> _What needs to be done_: Repeat word for word the part of the rows below that opens at their very start and closes with the line containing "Number of rows", both ends included, and give nothing more.

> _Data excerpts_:

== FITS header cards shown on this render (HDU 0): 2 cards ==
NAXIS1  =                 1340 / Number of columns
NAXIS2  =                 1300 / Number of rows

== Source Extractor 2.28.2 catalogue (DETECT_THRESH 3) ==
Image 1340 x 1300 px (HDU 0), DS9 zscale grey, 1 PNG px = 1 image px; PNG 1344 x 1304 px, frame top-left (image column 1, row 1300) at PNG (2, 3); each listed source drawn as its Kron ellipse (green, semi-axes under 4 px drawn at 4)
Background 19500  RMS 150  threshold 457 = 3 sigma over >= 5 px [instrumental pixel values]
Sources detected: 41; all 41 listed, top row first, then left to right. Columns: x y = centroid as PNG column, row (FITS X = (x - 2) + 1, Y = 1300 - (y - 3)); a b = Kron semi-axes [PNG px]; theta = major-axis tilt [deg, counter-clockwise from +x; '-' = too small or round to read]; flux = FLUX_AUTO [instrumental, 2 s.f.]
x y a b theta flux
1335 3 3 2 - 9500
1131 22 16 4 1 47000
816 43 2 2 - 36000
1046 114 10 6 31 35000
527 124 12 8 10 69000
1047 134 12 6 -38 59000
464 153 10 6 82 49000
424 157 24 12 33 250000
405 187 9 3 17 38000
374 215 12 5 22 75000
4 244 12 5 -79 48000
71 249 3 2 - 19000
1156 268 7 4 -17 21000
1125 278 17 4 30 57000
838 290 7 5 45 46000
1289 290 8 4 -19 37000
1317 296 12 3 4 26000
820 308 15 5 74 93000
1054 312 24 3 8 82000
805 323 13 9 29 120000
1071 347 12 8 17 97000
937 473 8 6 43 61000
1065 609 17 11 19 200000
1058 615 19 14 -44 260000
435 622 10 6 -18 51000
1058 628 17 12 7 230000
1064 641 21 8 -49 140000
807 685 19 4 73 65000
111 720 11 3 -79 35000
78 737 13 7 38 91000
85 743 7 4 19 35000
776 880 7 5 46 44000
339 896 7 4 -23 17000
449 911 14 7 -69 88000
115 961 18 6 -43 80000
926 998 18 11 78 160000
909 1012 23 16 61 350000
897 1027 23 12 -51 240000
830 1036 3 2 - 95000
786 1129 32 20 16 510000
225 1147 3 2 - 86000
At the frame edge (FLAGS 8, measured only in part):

> _Exercise solution_:
== FITS header cards shown on this render (HDU 0): 2 cards ==
NAXIS1  =                 1340 / Number of columns
NAXIS2  =                 1300 / Number of rows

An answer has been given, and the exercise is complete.